Gleich beim Betreten der Praxis des Sportheilpraktikers Boris Wittmann in Kempten sticht ein überdimensionales Foto ins Auge. Zu sehen ist der 46-Jährige aus Thalhofen neben dem strahlenden Sieger im Skeleton-Wettbewerb - dem Kanadier John Montgomery - bei den Olympischen Spielen in Vancouver. Darüber steht auf der Startnummer des Kanadiers "Danke Boris for the magic hands!" (Danke Boris für die magischen Hände). Für Wittmann - er trainierte in den vergangenen 25 Jahren unter anderem den ASV Hegge, TSV Wiggensbach, SSV Wildpoldsried und den FC Thalhofen - ein Indiz, dass sich sein Einsatz gelohnt hat.
Seit November unterwegs
Seit Ende November war er als Betreuer mit dem kanadischen Bob- und Skeletonteam bei allen Weltcup-Veranstaltungen in Europa und - als Höhepunkt - in Vancouver dabei. "Ich war nur über Weihnachten einige Tage zu Hause", sagt Wittmann, der die Strapazen jedoch gerne auf sich genommen hat. "Meine Frau war zwar nicht begeistert, aber die Chance einmal bei Olympia dabei zu sein, wollte ich mir nicht entgehen lassen. Das hat sie dann schon verstanden."

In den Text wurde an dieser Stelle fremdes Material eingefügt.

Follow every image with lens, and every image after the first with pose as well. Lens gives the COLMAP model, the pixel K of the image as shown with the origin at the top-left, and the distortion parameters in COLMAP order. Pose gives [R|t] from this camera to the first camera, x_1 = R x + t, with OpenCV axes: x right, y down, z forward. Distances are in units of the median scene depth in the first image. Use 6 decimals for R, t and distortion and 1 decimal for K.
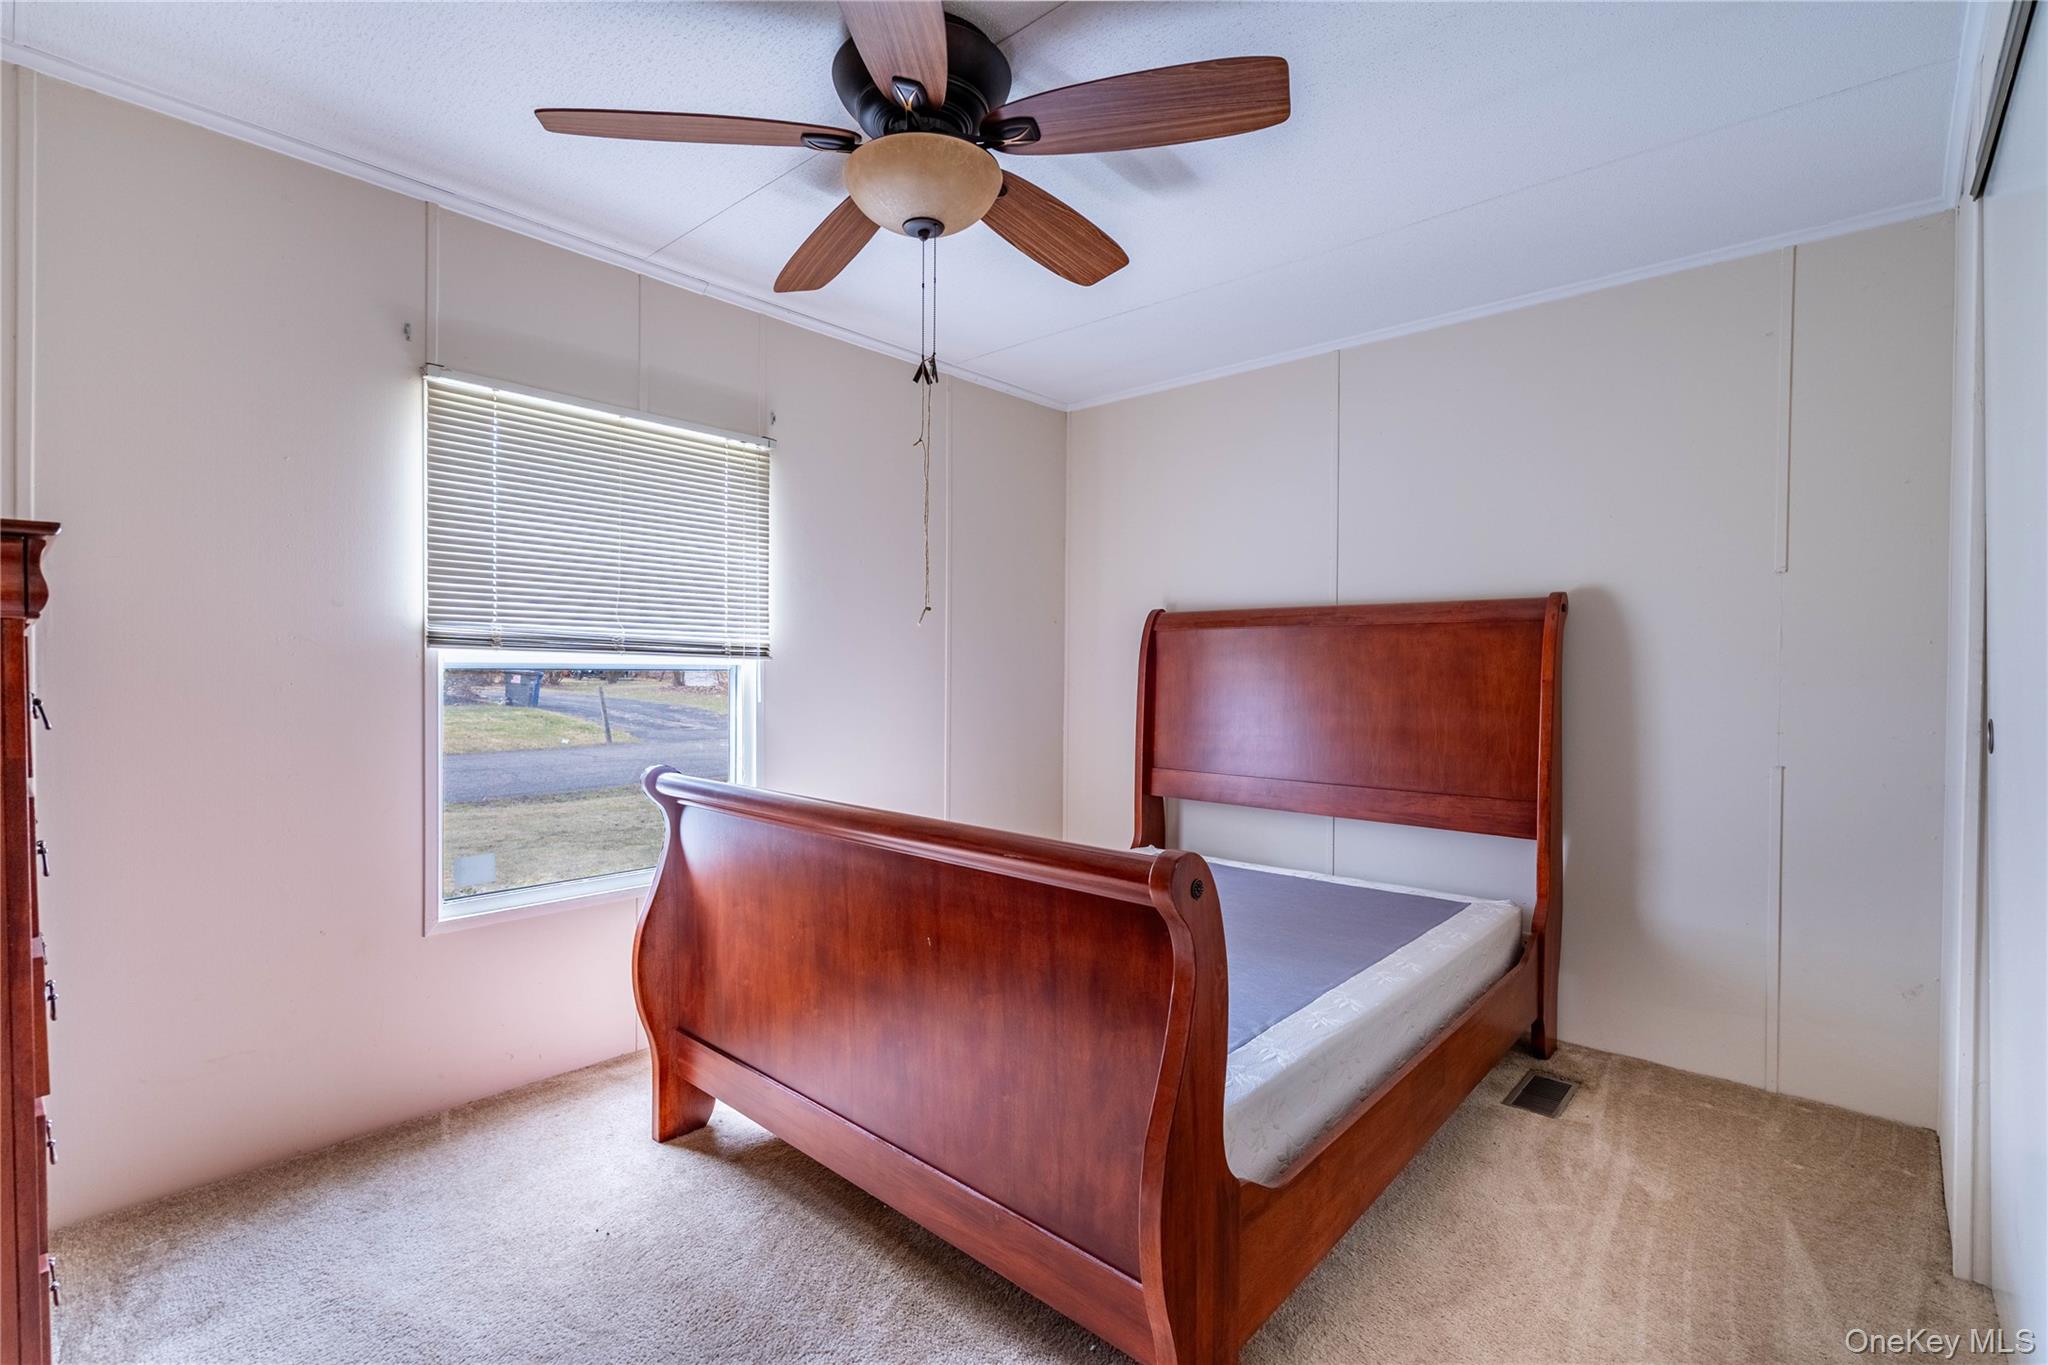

Nicht nur in puncto Familie musste Wittmann kürzertreten: die Praxis blieb in den vergangenen drei Monaten geschlossen. Jetzt ist er froh, wieder daheim bei der Familie zu sein und mit seinen Patienten zu arbeiten. "Ich habe wieder früher Feierabend und am Wochenende frei", schmunzelt Wittmann.
Davon konnte er in letzter Zeit nur träumen. Beinahe täglich war er von 6 bis 23 Uhr im Einsatz. Manuelle Therapie, chiropraktische Anwendungen, Akupunktur und das Filmen der Athleten bei ihren Fahrten standen an. "Wichtig beim Bob und Skeleton ist der Start. Um dort schnell zu sein, habe ich einiges mit dem Team gemacht", so Wittmann.
Darunter auch für Laien zum Teil schwer verständliche Dinge. So arbeitete der langjährige Fußball-Trainer für jeden Athleten ein spezielles Aufwärmprogramm aus, sodass eine hohe Zahl des Hormons Katecholamin produziert wird und der Athlet beim Start noch schnellkräftiger ist. Diese Methode scheint sich bewährt zu haben.
"Unser Team hat zwei Gold- und je eine Silber- und Bronzemedaille gewonnen", sagt Wittmann, der bereits seit drei Jahren als Betreuer - zuerst für das russische und dann für das kanadische Team - im Winter unterwegs ist.
Unvergesslich wird für ihn die Party nach dem Sieg des Skeletonis John Montgomery bleiben. "Das war eine riesen Sause im kanadischen Haus mit vielen ehemaligen kanadischen Sportstars", schwärmt Wittmann. Obwohl er von der Eröffnungsfeier und anderen Wettbewerben in Vancouver nichts gesehen hat, werden ihm die Tage in Kanada immer im Gedächtnis bleiben. "Ich habe im olympischen Dorf mit vielen Stars wie Simon Ammann oder Andre Lange gesprochen. Die Stimmung bei Olympia ist einzigartig."
Angebot von anderen Verbänden
Ob er kommende Saison das kanadische Team nochmals betreuen wird, steht noch nicht fest. Wittmann hat auch Angebote des deutschen und amerikanischen Verbandes und will in Zukunft wieder vermehrt in seiner Praxis arbeiten - und auch seine Frau und die Kinder dürften ein gehöriges Wort dabei mitsprechen.